◆ WHAT YOU NEED TO DO
What number of lines in the entries below include the string "gauna"? Respond with that number alone.

= Beginning of Section =

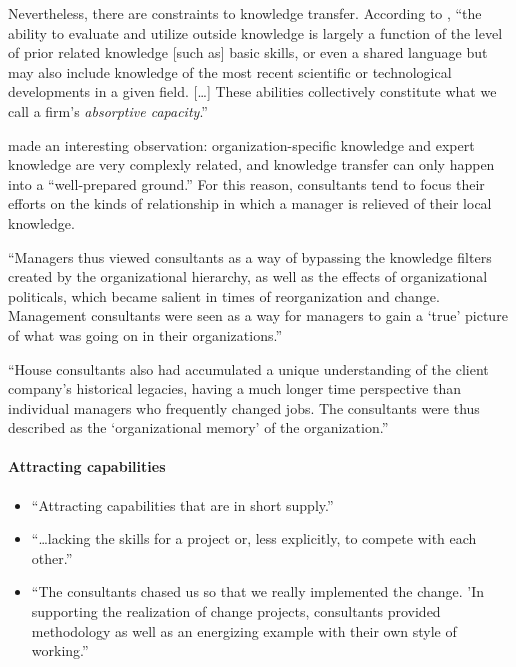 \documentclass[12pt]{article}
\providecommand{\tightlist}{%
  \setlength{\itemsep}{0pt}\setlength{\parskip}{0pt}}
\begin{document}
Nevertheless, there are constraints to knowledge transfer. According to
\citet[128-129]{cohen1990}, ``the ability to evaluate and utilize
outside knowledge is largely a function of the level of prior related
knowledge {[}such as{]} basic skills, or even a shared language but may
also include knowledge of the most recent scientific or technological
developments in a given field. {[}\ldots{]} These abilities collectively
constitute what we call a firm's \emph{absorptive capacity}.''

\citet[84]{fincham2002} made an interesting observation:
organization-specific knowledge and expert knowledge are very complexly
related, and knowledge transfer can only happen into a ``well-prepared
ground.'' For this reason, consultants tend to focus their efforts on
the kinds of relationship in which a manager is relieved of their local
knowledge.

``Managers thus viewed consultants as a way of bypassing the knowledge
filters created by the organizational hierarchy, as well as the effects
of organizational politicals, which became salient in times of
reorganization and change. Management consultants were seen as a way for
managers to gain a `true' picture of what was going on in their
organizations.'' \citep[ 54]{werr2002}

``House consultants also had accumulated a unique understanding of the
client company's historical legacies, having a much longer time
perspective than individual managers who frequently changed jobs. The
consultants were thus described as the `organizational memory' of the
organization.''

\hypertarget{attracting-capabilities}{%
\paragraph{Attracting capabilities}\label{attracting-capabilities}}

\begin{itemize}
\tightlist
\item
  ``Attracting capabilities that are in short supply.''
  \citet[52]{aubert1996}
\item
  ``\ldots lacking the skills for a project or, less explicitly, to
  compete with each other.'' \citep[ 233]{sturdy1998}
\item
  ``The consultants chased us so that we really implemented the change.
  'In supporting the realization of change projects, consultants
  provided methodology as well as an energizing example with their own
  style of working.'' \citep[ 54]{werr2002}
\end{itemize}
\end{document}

= End of Section =
= Beginning of Section =

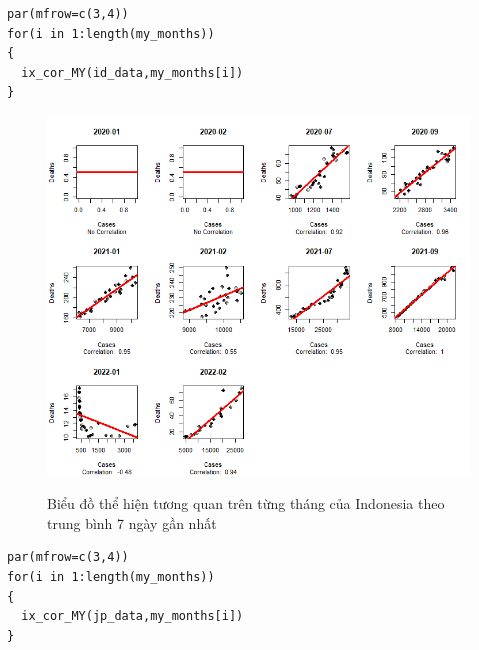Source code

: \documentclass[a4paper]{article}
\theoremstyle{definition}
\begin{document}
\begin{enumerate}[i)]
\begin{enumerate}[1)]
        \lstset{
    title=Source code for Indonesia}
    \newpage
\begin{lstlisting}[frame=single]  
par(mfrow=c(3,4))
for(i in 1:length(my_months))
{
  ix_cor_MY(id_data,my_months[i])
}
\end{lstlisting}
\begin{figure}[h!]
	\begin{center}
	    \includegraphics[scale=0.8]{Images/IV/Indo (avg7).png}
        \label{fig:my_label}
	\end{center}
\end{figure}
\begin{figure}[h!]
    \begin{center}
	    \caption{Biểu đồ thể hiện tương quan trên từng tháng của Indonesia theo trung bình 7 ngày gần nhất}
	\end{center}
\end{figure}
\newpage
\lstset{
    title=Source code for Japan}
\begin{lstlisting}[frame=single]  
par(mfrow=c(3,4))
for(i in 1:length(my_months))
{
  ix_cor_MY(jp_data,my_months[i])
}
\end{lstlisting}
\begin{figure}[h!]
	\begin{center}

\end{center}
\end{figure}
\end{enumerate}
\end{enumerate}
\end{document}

= End of Section =
= Beginning of Section =

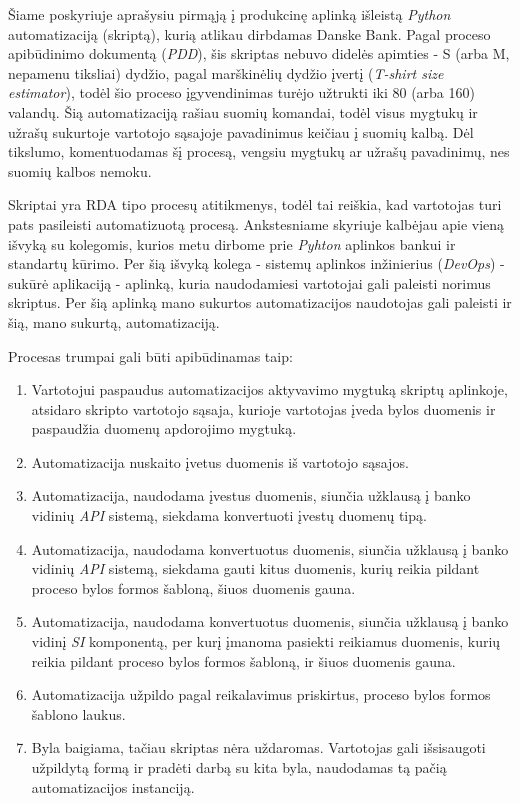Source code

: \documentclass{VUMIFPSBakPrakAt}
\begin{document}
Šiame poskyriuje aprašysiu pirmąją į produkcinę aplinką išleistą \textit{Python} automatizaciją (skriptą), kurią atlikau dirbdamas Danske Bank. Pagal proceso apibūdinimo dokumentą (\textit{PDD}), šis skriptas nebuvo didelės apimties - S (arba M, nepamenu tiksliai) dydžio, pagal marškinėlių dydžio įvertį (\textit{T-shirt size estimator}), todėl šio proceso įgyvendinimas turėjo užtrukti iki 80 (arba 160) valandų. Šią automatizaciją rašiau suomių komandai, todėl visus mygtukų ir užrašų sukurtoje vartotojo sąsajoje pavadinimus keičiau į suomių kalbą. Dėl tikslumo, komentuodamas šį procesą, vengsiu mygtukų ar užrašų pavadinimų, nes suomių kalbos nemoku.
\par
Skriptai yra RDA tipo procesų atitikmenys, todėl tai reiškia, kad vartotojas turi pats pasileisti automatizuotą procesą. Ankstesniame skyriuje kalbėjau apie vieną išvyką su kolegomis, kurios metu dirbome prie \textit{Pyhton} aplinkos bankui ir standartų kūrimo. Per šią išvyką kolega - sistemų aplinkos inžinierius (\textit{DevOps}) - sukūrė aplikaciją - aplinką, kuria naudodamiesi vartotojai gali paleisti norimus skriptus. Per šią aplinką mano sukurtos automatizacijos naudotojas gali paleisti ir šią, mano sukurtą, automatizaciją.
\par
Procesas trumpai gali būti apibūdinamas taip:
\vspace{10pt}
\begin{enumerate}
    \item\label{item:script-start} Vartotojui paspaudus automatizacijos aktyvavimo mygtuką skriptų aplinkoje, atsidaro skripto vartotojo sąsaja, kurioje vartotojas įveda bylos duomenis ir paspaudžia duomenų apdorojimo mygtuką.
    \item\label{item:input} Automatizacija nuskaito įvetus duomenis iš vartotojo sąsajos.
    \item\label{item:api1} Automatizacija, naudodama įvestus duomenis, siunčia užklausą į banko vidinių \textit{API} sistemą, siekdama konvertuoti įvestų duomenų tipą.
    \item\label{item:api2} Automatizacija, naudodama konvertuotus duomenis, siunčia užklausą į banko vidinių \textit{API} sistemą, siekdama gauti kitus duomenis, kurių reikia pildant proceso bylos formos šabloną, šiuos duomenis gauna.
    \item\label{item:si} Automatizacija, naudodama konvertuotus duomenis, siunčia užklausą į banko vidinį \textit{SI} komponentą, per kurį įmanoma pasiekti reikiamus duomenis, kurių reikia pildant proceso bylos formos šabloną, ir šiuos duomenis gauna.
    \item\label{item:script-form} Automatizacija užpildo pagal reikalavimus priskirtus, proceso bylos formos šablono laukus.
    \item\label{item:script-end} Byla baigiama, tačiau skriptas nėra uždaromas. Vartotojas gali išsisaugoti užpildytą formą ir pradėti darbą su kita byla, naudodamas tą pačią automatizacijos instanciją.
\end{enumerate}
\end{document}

= End of Section =

◆ COMPLETED TASK
2